***** Provided data

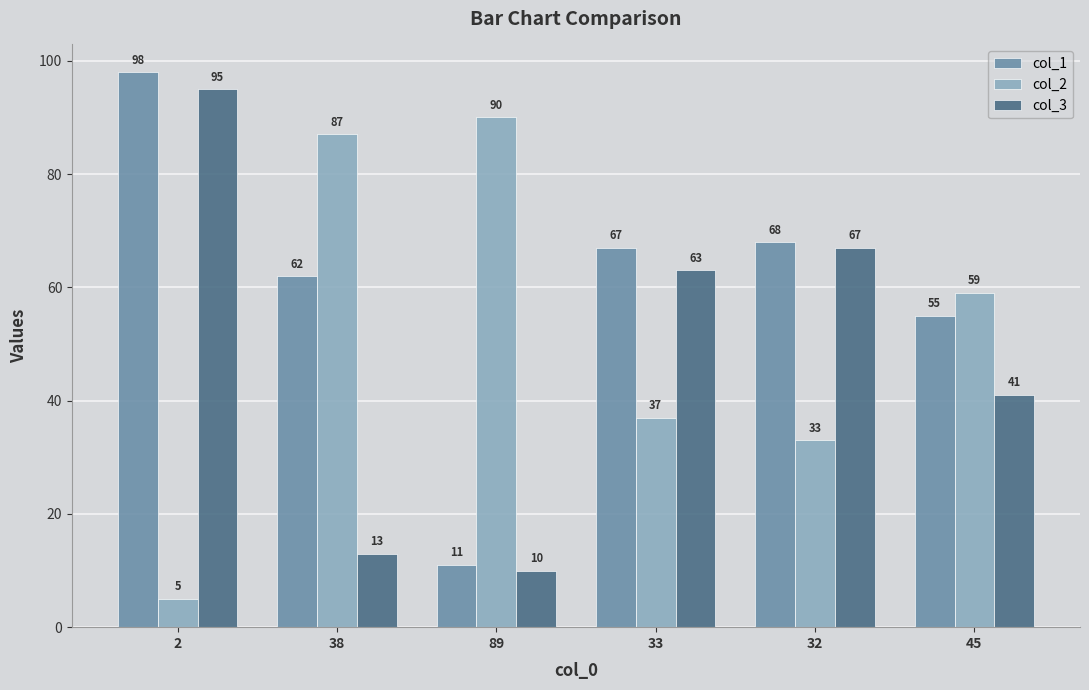

Where does the col_3 series first go above 63?

2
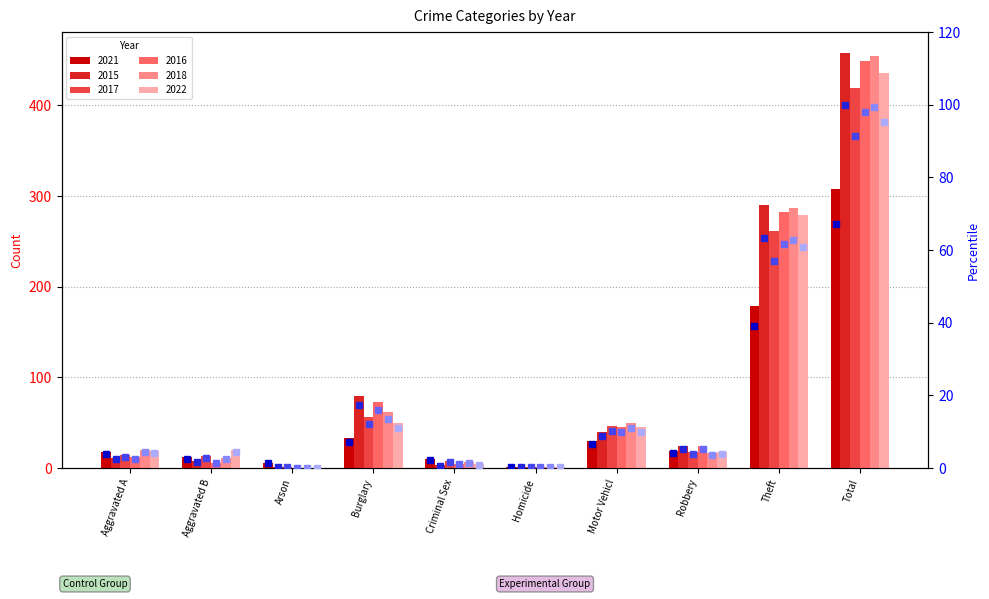

What is the sum of all 2016 pct values?

196.1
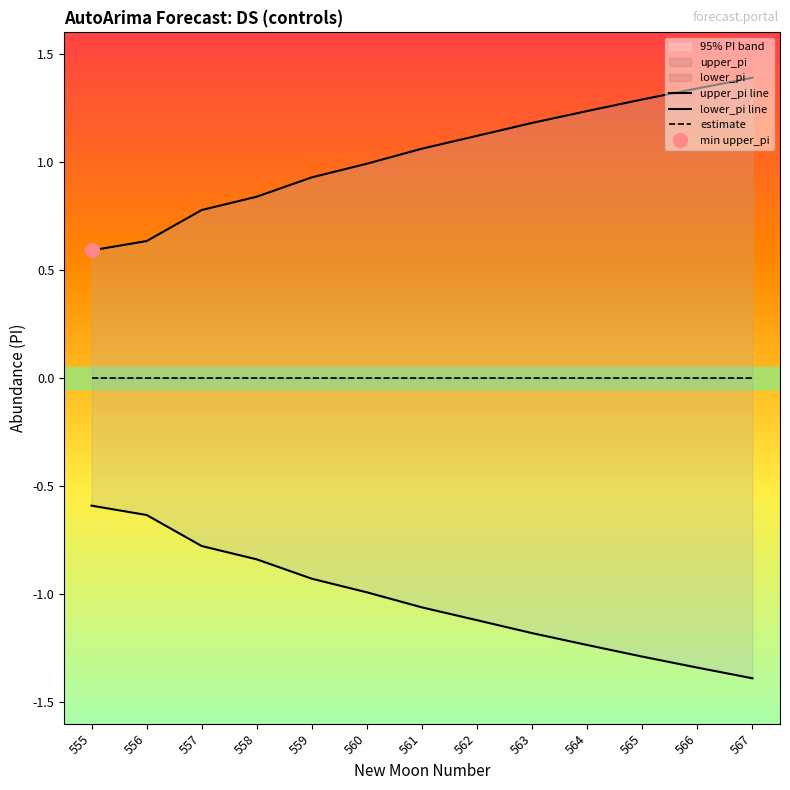

What is the value of the upper_pi line point at the 9th from the left?

1.2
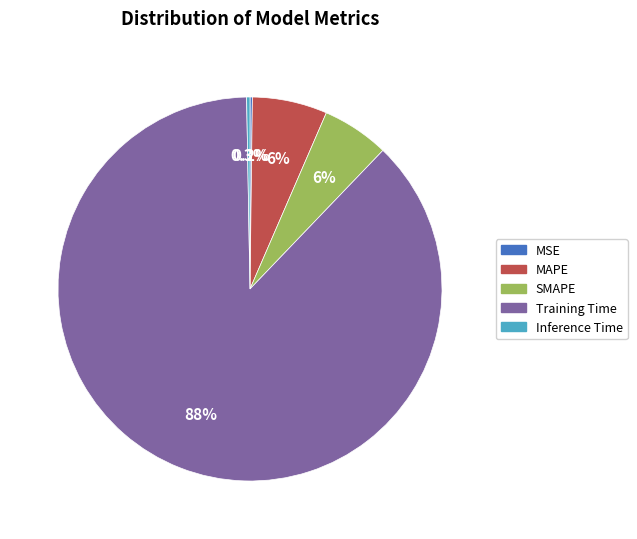

What is the majority slice?

Training Time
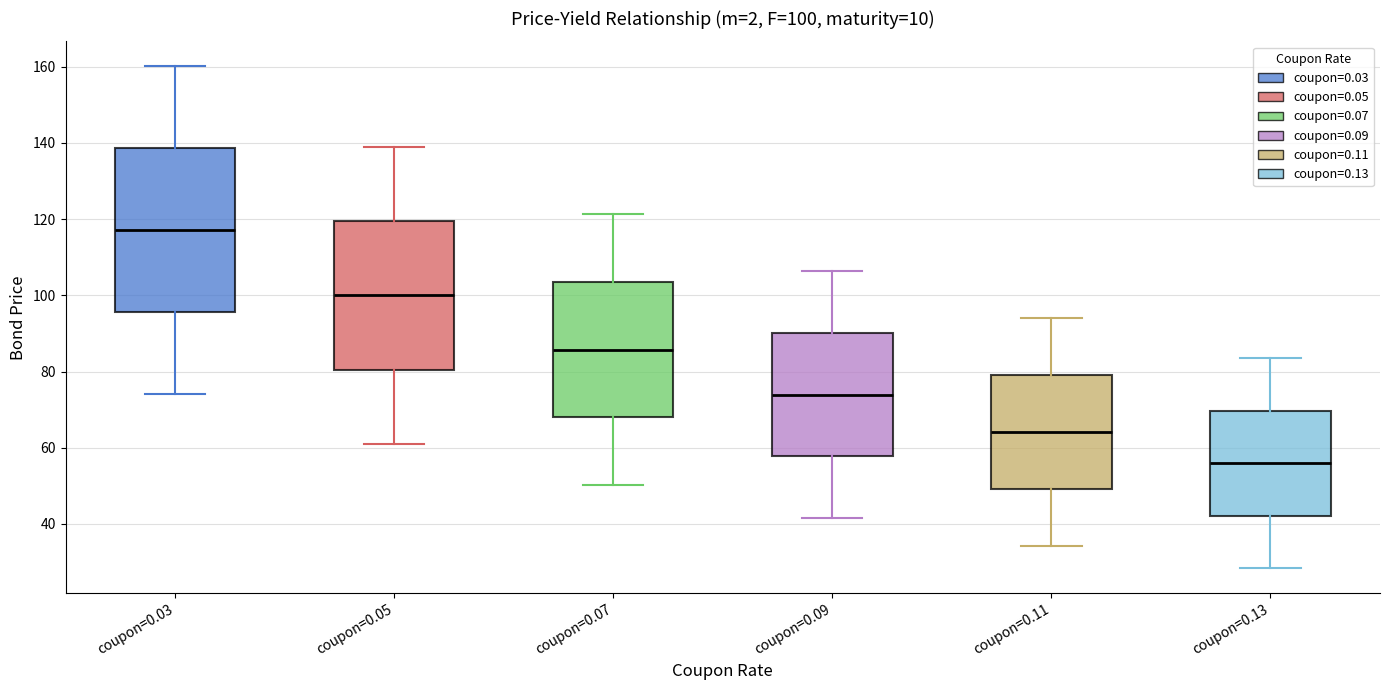

Which box's median line is the lowest?

coupon=0.13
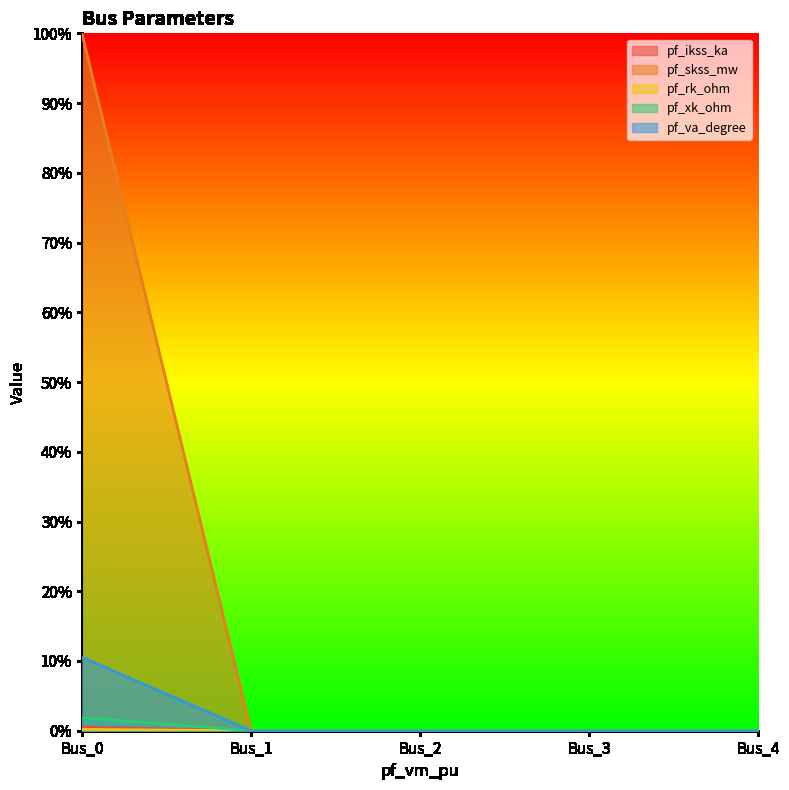

At which label does pf_rk_ohm reach its minimum?

Bus_1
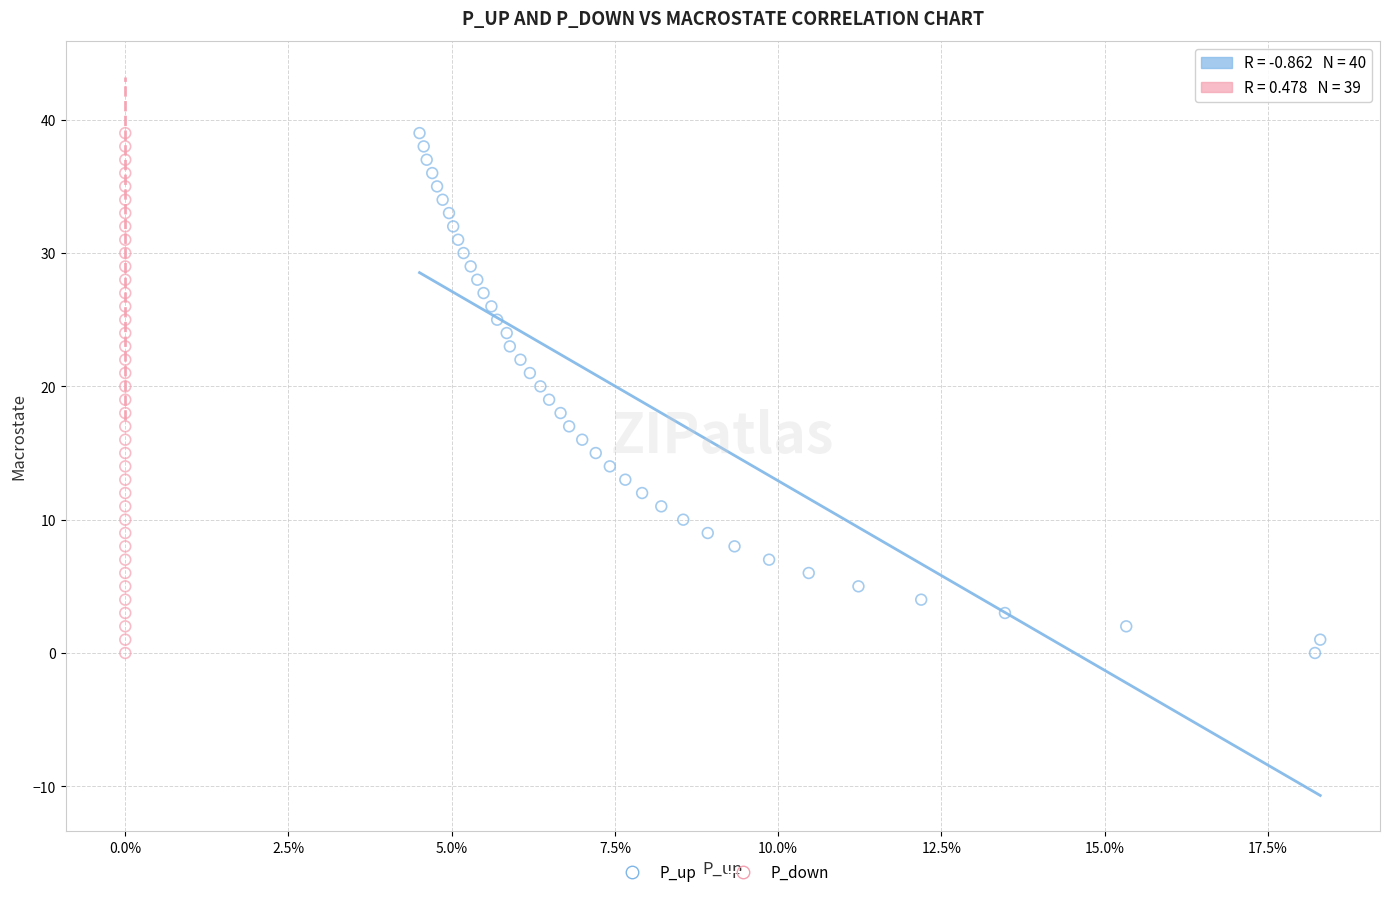

What are all the series names shown in the legend?

P_up, P_down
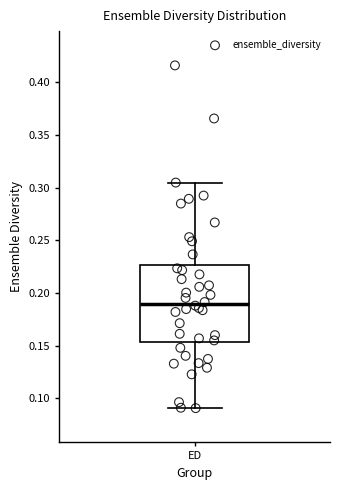

Where does the median line of the box for ED sit on the y-axis? The values are not printed on the chart, so give them approximately, as read against the axis.

0.190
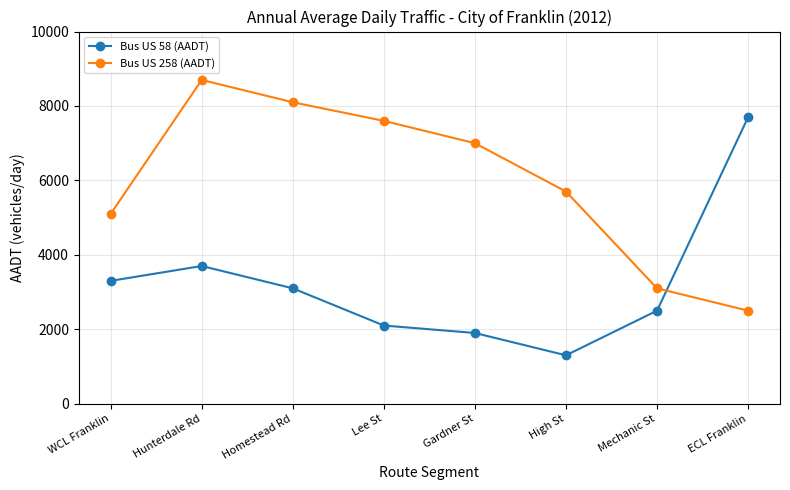

Which series changed the most between WCL Franklin and Gardner St?

Bus US 258 (AADT)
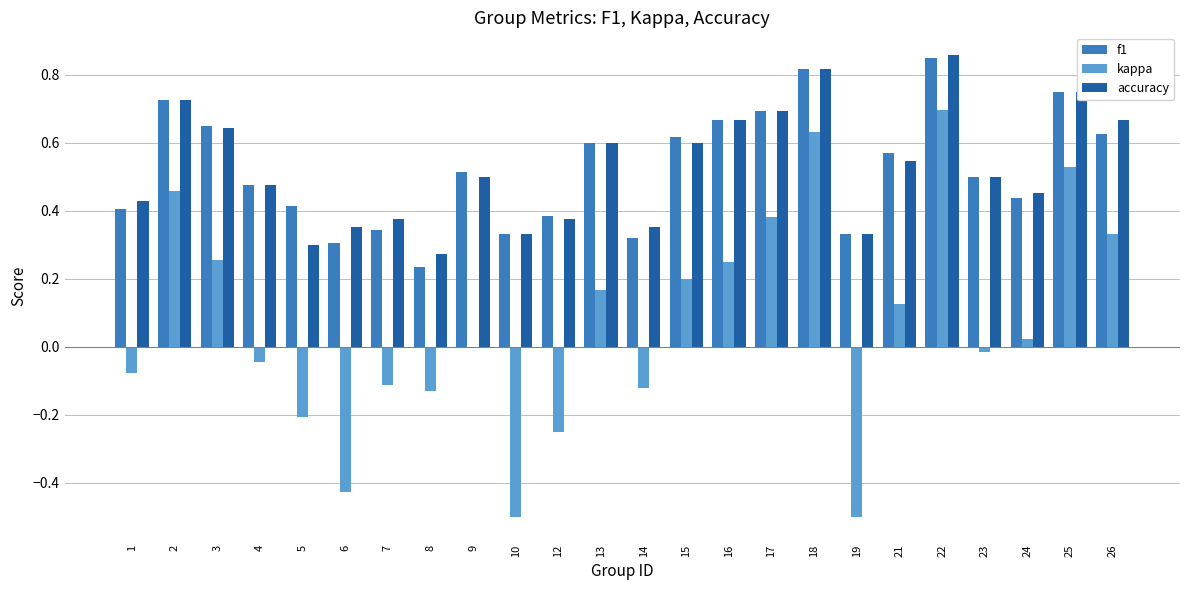

How many groups of bars are there?

24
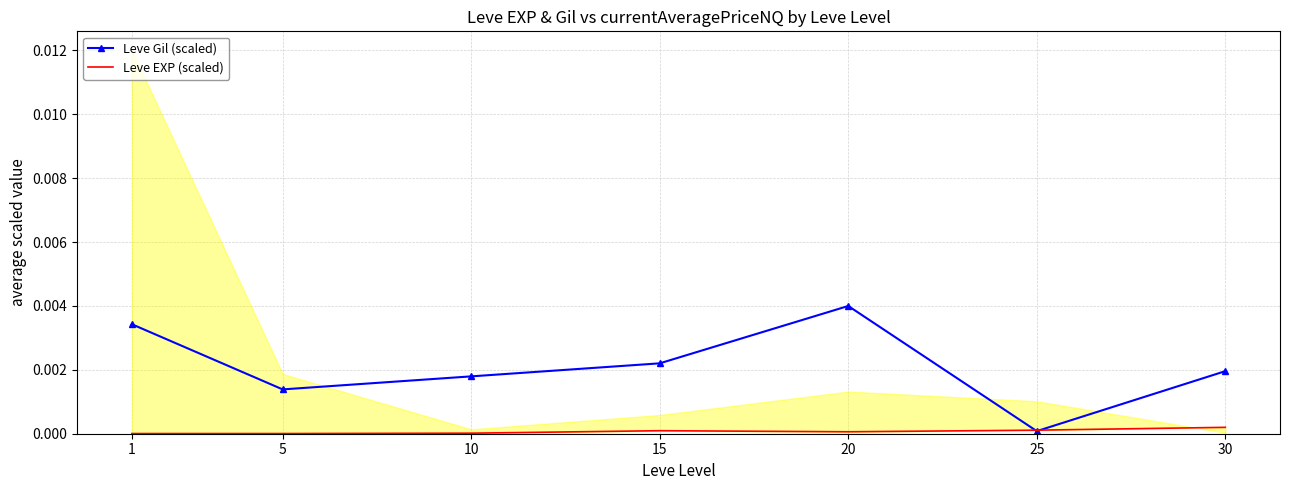

What are all the series names shown in the legend?

Leve Gil (scaled), Leve EXP (scaled)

**********

### Exercise
Reproduce all the records above without the pictures, swapping each "legend" for "key" and changing nothing else.

### Written response
Where does the col_3 series first go above 63?

2

What is the sum of all 2016 pct values?

196.1

What is the value of the upper_pi line point at the 9th from the left?

1.2

What is the majority slice?

Training Time

Which box's median line is the lowest?

coupon=0.13

At which label does pf_rk_ohm reach its minimum?

Bus_1

What are all the series names shown in the key?

P_up, P_down

Where does the median line of the box for ED sit on the y-axis? The values are not printed on the chart, so give them approximately, as read against the axis.

0.190

Which series changed the most between WCL Franklin and Gardner St?

Bus US 258 (AADT)

How many groups of bars are there?

24

What are all the series names shown in the key?

Leve Gil (scaled), Leve EXP (scaled)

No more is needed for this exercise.